IL FATTO
Si discute da tempo della necessità di introdurre il salario minimo: è una misura applicabile nel nostro sistema ed è realmente in grado di portare benefici per tutti?
Tre Nobel per l’Economia. I riconoscimenti sono stati assegnati a David Card, Joshua D. Angrist e Guido W. Imbens. Il primo ricercatore è stato scelto per i contributi empirici sull’economia del lavoro, gli altri due invece per i contributi metodologici all’analisi delle relazioni casuali.
In pratica, tutti e tre hanno dimostrato l’efficacia di determinati esperimenti, basati su causa-effetto, per rispondere ad alcuni importanti quesiti sul sistema economico attuale.
Il canadese Card, in particolare, ha smontato una radicata convinzione secondo cui l’aumento del salario minimo per legge rischierebbe di ridurre l’occupazione e quella in base alla quale l’afflusso di immigrati farebbe calare gli stipendi dei “nativi” a bassa specializzazione. Sembrano acquisizioni importanti per superare le perplessità diffuse e arrivare a far entrare nell’uso comune concetti sempre più condivisi.

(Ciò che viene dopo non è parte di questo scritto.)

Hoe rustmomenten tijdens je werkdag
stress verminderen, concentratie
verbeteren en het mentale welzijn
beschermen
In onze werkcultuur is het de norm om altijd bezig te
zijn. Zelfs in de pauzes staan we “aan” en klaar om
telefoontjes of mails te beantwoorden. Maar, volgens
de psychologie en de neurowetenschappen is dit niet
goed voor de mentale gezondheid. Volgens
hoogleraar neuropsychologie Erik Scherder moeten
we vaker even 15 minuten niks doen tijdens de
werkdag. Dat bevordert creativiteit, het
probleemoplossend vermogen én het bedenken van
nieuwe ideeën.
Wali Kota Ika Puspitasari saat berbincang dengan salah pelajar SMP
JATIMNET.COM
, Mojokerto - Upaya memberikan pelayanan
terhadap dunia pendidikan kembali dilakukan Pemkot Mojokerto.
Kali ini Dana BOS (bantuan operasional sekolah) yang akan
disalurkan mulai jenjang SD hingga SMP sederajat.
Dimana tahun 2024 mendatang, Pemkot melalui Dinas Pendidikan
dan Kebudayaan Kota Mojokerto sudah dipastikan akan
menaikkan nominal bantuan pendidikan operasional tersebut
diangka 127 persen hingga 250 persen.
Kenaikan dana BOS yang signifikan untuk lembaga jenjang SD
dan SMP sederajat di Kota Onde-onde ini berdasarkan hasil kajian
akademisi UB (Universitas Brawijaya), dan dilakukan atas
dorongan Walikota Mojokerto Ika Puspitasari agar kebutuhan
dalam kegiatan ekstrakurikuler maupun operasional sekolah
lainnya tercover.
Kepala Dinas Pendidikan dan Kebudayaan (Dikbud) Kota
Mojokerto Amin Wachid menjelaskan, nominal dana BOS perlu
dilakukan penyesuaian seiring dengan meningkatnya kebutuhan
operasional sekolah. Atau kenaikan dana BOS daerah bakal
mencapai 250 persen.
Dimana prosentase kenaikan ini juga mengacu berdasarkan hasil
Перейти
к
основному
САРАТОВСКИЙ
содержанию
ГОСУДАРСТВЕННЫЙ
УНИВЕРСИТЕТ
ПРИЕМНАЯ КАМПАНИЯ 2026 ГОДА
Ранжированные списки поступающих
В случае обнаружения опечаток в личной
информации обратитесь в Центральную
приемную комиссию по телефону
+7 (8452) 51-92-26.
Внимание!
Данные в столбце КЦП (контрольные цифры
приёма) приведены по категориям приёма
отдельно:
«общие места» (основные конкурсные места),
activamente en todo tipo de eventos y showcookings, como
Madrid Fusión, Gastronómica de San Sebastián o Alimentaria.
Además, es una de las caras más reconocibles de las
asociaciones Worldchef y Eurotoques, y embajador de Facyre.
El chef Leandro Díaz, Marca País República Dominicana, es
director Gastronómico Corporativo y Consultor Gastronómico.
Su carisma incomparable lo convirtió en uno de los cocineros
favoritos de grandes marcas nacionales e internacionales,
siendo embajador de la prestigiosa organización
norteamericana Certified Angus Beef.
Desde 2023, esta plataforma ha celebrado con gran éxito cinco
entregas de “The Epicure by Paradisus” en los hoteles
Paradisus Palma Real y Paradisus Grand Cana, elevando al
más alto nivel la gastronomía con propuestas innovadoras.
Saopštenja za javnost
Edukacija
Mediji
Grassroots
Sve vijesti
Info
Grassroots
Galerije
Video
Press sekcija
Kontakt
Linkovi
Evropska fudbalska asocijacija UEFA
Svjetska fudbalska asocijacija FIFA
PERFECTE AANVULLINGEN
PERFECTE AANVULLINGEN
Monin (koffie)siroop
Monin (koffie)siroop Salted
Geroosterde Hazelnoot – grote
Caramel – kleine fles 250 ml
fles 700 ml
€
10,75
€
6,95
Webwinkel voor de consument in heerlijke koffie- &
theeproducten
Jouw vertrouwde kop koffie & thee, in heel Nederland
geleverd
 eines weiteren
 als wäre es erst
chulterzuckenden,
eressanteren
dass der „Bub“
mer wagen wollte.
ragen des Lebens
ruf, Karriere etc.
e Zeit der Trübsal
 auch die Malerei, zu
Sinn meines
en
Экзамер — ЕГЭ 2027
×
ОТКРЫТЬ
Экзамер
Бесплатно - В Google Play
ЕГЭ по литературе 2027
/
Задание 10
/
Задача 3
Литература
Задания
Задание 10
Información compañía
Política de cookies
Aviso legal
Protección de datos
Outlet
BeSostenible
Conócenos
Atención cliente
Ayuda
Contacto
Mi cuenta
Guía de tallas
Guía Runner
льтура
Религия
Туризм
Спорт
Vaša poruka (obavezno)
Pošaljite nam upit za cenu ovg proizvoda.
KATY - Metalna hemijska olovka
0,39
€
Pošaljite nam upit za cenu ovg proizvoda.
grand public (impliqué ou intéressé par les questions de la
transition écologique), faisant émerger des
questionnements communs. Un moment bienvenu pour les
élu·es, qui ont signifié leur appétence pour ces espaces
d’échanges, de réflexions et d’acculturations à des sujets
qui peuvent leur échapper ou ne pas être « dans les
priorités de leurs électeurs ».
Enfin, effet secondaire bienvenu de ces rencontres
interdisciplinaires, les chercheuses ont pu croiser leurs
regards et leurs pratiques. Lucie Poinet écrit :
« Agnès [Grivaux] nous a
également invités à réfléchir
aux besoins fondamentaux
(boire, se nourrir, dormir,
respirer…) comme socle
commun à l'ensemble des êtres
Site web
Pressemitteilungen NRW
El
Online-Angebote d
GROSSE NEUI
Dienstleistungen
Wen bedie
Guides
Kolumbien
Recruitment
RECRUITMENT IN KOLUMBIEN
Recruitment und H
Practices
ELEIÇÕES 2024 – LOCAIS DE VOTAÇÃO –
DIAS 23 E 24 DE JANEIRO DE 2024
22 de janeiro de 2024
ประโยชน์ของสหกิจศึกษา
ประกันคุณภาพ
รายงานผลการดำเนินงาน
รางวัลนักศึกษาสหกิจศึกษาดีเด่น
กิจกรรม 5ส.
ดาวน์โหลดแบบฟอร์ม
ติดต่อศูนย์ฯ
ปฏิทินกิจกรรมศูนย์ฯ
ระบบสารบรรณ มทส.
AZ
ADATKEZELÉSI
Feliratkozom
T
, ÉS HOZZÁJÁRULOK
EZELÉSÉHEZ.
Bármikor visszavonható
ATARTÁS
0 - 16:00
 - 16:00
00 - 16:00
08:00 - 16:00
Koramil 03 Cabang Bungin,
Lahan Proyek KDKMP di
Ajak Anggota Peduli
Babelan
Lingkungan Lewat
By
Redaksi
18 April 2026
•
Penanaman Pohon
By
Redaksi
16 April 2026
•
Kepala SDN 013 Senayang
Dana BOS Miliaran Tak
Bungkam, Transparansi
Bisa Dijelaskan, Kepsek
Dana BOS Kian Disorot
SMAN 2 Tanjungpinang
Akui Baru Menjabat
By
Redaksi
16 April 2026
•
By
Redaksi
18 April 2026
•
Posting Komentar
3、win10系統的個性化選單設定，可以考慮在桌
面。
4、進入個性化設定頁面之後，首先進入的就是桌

Il salario minimo, sempre se ben calibrato con la realtà economica che ci circonda, può rappresentare un punto di svolta fondamentale per provare a superare le enormi difficoltà in cui si dibatte gran parte della popolazione mondiale, specialmente in quelle economie legate al modello capitalistico fin qui accettato come il migliore dei contesti possibili.
Gli scienziati premiati con il Nobel dell’Economia hanno portato un contributo importante in questo senso. Hanno almeno dimostrato che rispondere alle domande in ogni caso è possibile grazie all’utilizzo degli esperimenti naturali. David Card, come si diceva, ha spiegato in termini concreti che «l’aumento del salario minimo non porta necessariamente a un minor numero di posti di lavoro». E non solo, grazie alle ricerche ora sappiamo che «i redditi delle persone nate in un paese possono beneficiare di nuova immigrazione, mentre le persone immigrate in precedenza rischiano di essere influenzate negativamente. Ci siamo anche resi conto che le risorse disponibili nelle scuole sono molto più importanti per il futuro successo degli studenti nel mercato del lavoro di quanto si pensasse in precedenza».
Possono sembrare considerazioni ovvie, ma in realtà i dati di un esperimento naturale sono difficili da interpretare. Per esempio: «L’estensione per un anno dell’obbligo scolastico per un gruppo di studenti, mentre per un altro no, non avrà lo stesso effetto su tutti i membri di quel gruppo». Ci sono variabili da considerare. Però, sul salario minimo possiamo finalmente essere tutti d’accordo: non può che portare effetti positivi per tutti, con ricadute preziose sull’intero sistema economico. Ora lo dicono anche gli esperti. Anzi, i premi Nobel.